Local bleeding by cups, leaches, scarifications, or arteriotomy, should be combined with venesection, or preferred to it, where the whole arterial system does not sympathize with the disease in the brain.

II. A second remedy to be used in the second stage of this disease is purges. I have constantly observed all the patients whose cases have been related, to be relieved by plentiful and repeated evacuations from the bowels. I was led to the use of frequent purges, by having long observed their good effects in palsies, and other cases of congestion in the brain, where blood-letting was unsafe, and where it had been used without benefit. In the Leipsic Commentaries[56], there is an account of a case of internal dropsy of the brain, which followed the measles, being cured by no other medicines than purges and diuretics. I can say nothing in favour of the latter remedy, in this disease, from my own experience. The foxglove has been used in this city by several respectable practitioners, but, I believe, in no instance with any advantage.

III. Blisters have been uniformly recommended by all practical writers upon this disease. I have applied them to the head, neck, and temples, and generally with obvious relief to the pain in the head. They should be omitted in no stage of the disease; for even in its inflammatory stage, the discharge they occasion from the vessels of the head, greatly overbalances their stimulating effects upon the whole system.

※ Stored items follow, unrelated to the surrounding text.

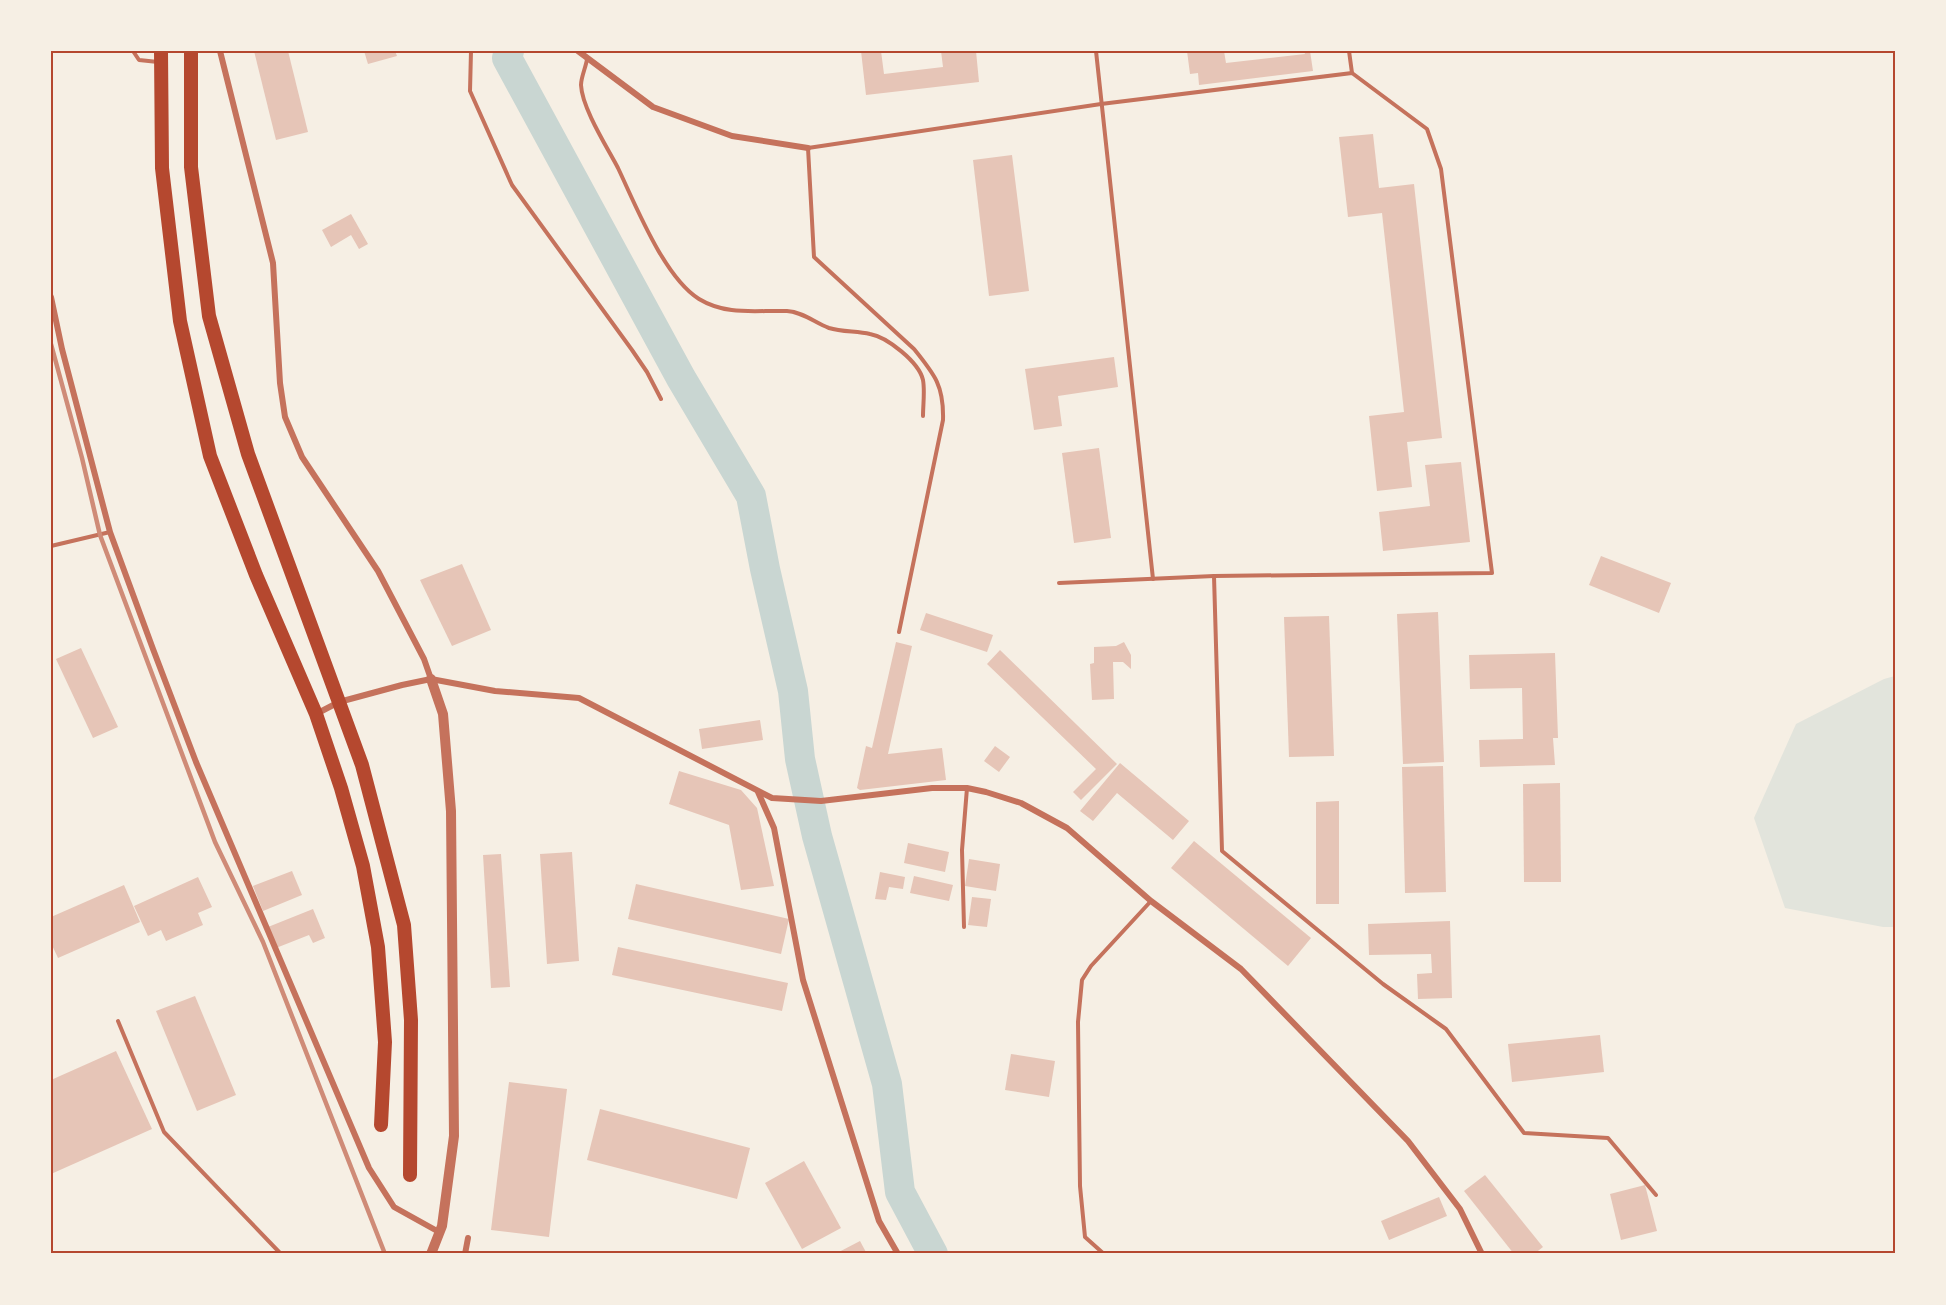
<svg xmlns="http://www.w3.org/2000/svg" width="1946" height="1305" font-family="Poppins,sans-serif">
  <style>
    .green { fill: #e2e4dc }
    .lines { fill: none; stroke-linecap: round; stroke-linejoin: round }
    .river { stroke: #c9d6d2; stroke-width: 30 }
    .building { fill: #e6c5b7 }
    .service { stroke: #c5725c; stroke-width: 4 }
    .minor { stroke: #c5725c; stroke-width: 6 }
    .tertiary { stroke: #c5725c; stroke-width: 10 }
    .trunk { stroke: #b5482f; stroke-width: 14 }
    .rail { stroke: #cf8b77; stroke-width: 4.5 }
    .neatline { fill: none; stroke: #b5482f; stroke-width: 2 }
  </style>
  <rect width="100%" height="100%" fill="#f6efe4"/>
  <!-- green -->
  <path class="green" d="M 1895,676 L 1895,927 L 1883,927 L 1785,908 L 1754,818 L 1796,724 L 1884,679 Z"/>
  <g class="lines">
    <!-- river -->
    <path class="river" d="M 509,51 L 507,58 L 681,378 L 751,496 L 765,569 L 793,691 L 800,759 L 817,836 L 887,1084 L 900,1192 L 933,1254"/>
  </g>
  <!-- building -->
  <g class="building">
    <path d="M 254,51 L 288,51 L 308,132 L 276,140 Z"/>
    <path d="M 364,51 L 395,51 L 397,56 L 368,64 Z"/>
    <path d="M 861,51 L 881,51 L 884,74 L 943,67 L 941,51 L 976,51 L 979,82 L 866,95 Z"/>
    <path d="M 1187,51 L 1224,51 L 1226,63 L 1305,54 L 1304,51 L 1310,51 L 1313,71 L 1199,85 L 1198,73 L 1190,74 Z"/>
    <path d="M 1373,134 L 1379,188 L 1414,184 L 1442,438 L 1407,442 L 1412,487 L 1377,491 L 1369,416 L 1404,412 L 1382,213 L 1348,217 L 1339,137 Z"/>
    <path d="M 1012,155 L 1029,291 L 989,296 L 973,160 Z"/>
    <path d="M 351,214 L 368,244 L 359,249 L 351,235 L 331,247 L 322,230 Z"/>
    <path d="M 1114,357 L 1118,387 L 1058,396 L 1062,426 L 1034,430 L 1025,369 Z"/>
    <path d="M 1099,448 L 1111,538 L 1074,543 L 1062,453 Z"/>
    <path d="M 1461,462 L 1470,542 L 1383,551 L 1379,512 L 1430,506 L 1425,465 Z"/>
    <path d="M 1601,556 L 1671,583 L 1659,613 L 1589,585 Z"/>
    <path d="M 462,564 L 491,630 L 452,646 L 420,580 Z"/>
    <path d="M 1438,612 L 1444,762 L 1403,764 L 1397,614 Z"/>
    <path d="M 926,613 L 993,635 L 987,652 L 920,630 Z"/>
    <path d="M 1329,616 L 1334,756 L 1289,757 L 1284,617 Z"/>
    <path d="M 896,642 L 912,646 L 888,754 L 942,748 L 946,780 L 860,790 L 857,788 L 866,746 L 872,748 Z"/>
    <path d="M 1124,642 L 1131,655 L 1131,669 L 1123,662 L 1113,662 L 1114,699 L 1092,700 L 1090,664 L 1094,663 L 1094,647 L 1116,646 Z"/>
    <path d="M 81,648 L 118,727 L 93,738 L 56,659 Z"/>
    <path d="M 1000,650 L 1117,764 L 1081,800 L 1073,792 L 1096,769 L 987,664 Z"/>
    <path d="M 1555,653 L 1558,738 L 1553,738 L 1555,765 L 1480,767 L 1479,740 L 1523,739 L 1522,688 L 1470,689 L 1469,655 Z"/>
    <path d="M 760,720 L 763,740 L 702,749 L 699,729 Z"/>
    <path d="M 995,746 L 1010,757 L 999,772 L 984,761 Z"/>
    <path d="M 1120,763 L 1189,821 L 1173,840 L 1117,793 L 1093,821 L 1080,811 Z"/>
    <path d="M 1443,766 L 1446,892 L 1405,893 L 1402,767 Z"/>
    <path d="M 679,771 L 741,790 L 757,808 L 774,886 L 741,890 L 729,825 L 669,804 Z"/>
    <path d="M 1560,783 L 1561,882 L 1524,882 L 1523,784 Z"/>
    <path d="M 1339,801 L 1339,904 L 1316,904 L 1316,802 Z"/>
    <path d="M 1194,841 L 1311,938 L 1288,966 L 1171,868 Z"/>
    <path d="M 908,843 L 949,852 L 945,872 L 904,863 Z"/>
    <path d="M 572,852 L 579,961 L 547,964 L 540,854 Z"/>
    <path d="M 501,854 L 510,987 L 491,988 L 483,855 Z"/>
    <path d="M 969,859 L 1000,864 L 996,891 L 965,886 Z"/>
    <path d="M 292,871 L 302,895 L 263,911 L 253,886 Z"/>
    <path d="M 880,872 L 905,877 L 903,889 L 889,887 L 886,900 L 875,899 Z"/>
    <path d="M 914,876 L 953,885 L 949,901 L 910,893 Z"/>
    <path d="M 198,877 L 212,907 L 198,913 L 203,925 L 166,941 L 161,930 L 148,936 L 134,906 Z"/>
    <path d="M 636,884 L 789,919 L 781,954 L 628,919 Z"/>
    <path d="M 124,885 L 140,922 L 58,958 L 51,943 L 51,917 Z"/>
    <path d="M 972,897 L 991,899 L 987,927 L 968,925 Z"/>
    <path d="M 313,909 L 325,938 L 313,943 L 309,935 L 276,948 L 268,927 Z"/>
    <path d="M 1450,921 L 1452,998 L 1418,999 L 1417,974 L 1432,973 L 1431,954 L 1369,955 L 1368,924 Z"/>
    <path d="M 618,947 L 788,983 L 782,1011 L 612,975 Z"/>
    <path d="M 195,996 L 236,1095 L 197,1111 L 156,1011 Z"/>
    <path d="M 1600,1035 L 1604,1072 L 1512,1082 L 1508,1044 Z"/>
    <path d="M 116,1051 L 152,1129 L 51,1174 L 51,1080 Z"/>
    <path d="M 1011,1054 L 1055,1061 L 1049,1097 L 1005,1090 Z"/>
    <path d="M 509,1082 L 567,1089 L 549,1237 L 491,1230 Z"/>
    <path d="M 600,1109 L 750,1148 L 737,1199 L 587,1160 Z"/>
    <path d="M 804,1161 L 841,1228 L 802,1249 L 765,1183 Z"/>
    <path d="M 1485,1175 L 1543,1247 L 1534,1254 L 1514,1254 L 1464,1191 Z"/>
    <path d="M 1645,1185 L 1657,1231 L 1621,1240 L 1610,1194 Z"/>
    <path d="M 1439,1197 L 1447,1216 L 1389,1240 L 1381,1221 Z"/>
    <path d="M 860,1241 L 867,1254 L 835,1254 Z"/>
  </g>
  <g class="lines">
    <!-- service -->
    <g class="service">
      <path d="M 133,51 L 139,60 L 158,62"/>
      <path d="M 471,51 L 470,91 L 512,185 L 632,350 L 647,372 L 661,399"/>
      <path d="M 1096,51 L 1153,579"/>
      <path d="M 1349,51 L 1352,73"/>
      <path d="M 587,59 C 586,67 581,77 581,85 C 582,108 607,147 618,168 C 636,206 664,277 699,299 C 727,316 756,310 787,311 C 803,312 815,323 829,328 C 842,332 857,331 870,334 C 887,337 919,362 923,380 C 925,391 923,405 923,416"/>
      <path d="M 51,546 L 110,532"/>
      <path d="M 1214,576 L 1222,851 L 1383,984 L 1446,1029 L 1524,1133 L 1608,1138 L 1656,1195"/>
      <path d="M 899,632 L 943,420 C 944,386 935,375 914,349 L 814,257 L 808,148 L 1101,104 L 1352,73 L 1427,129 L 1441,169 L 1492,573 L 1214,576 L 1059,583"/>
      <path d="M 964,927 L 962,850 L 967,788"/>
      <path d="M 118,1021 L 164,1132 L 281,1254"/>
      <path d="M 1104,1254 L 1085,1237 L 1080,1186 L 1079,1107 L 1078,1022 L 1082,980 L 1091,966 L 1151,901"/>
    </g>
    <!-- minor -->
    <g class="minor">
      <path d="M 220,51 L 273,263 L 280,383 L 285,417 L 302,457 L 378,571 L 424,659 L 431,679"/>
      <path d="M 578,51 L 653,107 L 732,136 L 808,148"/>
      <path d="M 51,297 L 62,349 L 110,532 L 153,649 L 196,762 L 369,1168 L 394,1207 L 439,1232"/>
      <path d="M 316,714 L 339,702 L 402,685 L 431,679 L 495,691 L 579,698 L 772,798 L 821,801 L 932,788 L 967,788 L 986,792 L 1021,803 L 1067,828 L 1151,901 L 1241,969 L 1408,1141 L 1460,1209 L 1482,1254"/>
      <path d="M 758,792 L 774,828 L 803,980 L 879,1221 L 898,1254"/>
      <path d="M 465,1254 L 468,1238"/>
    </g>
    <!-- tertiary -->
    <path class="tertiary" d="M 431,1254 L 442,1226 L 454,1136 L 451,811 L 443,714 L 431,679"/>
    <!-- trunk -->
    <g class="trunk">
      <path d="M 161,51 L 162,168 L 180,321 L 210,456 L 256,575 L 316,714 L 341,788 L 363,866 L 378,947 L 385,1042 L 381,1125"/>
      <path d="M 191,51 L 191,167 L 209,316 L 248,454 L 362,765 L 404,925 L 411,1020 L 410,1175"/>
    </g>
    <!-- rail -->
    <path class="rail" d="M 51,344 L 82,458 L 100,535 L 215,842 L 263,942 L 385,1254"/>
  </g>
  <!-- border -->
  <rect width="1946" height="1305" fill="none" stroke="#f6efe4" stroke-width="105"/>
  <rect x="52" y="52" width="1842" height="1200" class="neatline"/>
</svg>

IV. Mercury was long considered as the only remedy, which gave the least chance of a recovery from a dropsy of the brain. Out of all the cases in which I gave it, before the year 1790, I succeeded in but two: one of them was a child of three years old, the other was a young woman of twenty-six years of age. I am the more convinced that the latter case was internal dropsy of the brain, from my patient having relapsed, and died between two or three years afterwards, of the same disease. Since I have adopted the depleting remedies which have been mentioned, I have declined giving mercury altogether, except when combined with some purging medicine, and I have given it in this form chiefly with a view of dislodging worms. My reasons for not giving it as a sialagogue are the uncertainty of its operation, its frequent inefficacy when it excites a salivation, and, above all, its disposition to produce gangrene in the tender jaws of children. Seven instances of its inducing death from that cause, in children between three and eight years of age, and with circumstances of uncommon distress, have occurred in Philadelphia since the year 1795.

V. Linen cloths, wetted with cold vinegar, or water, and applied to the forehead, contribute very much to relieve the pain in the head. In the case of Mr. Cypher's son[57], the solution of ice in the vinegar appeared to afford the most obvious relief of this distressing symptom.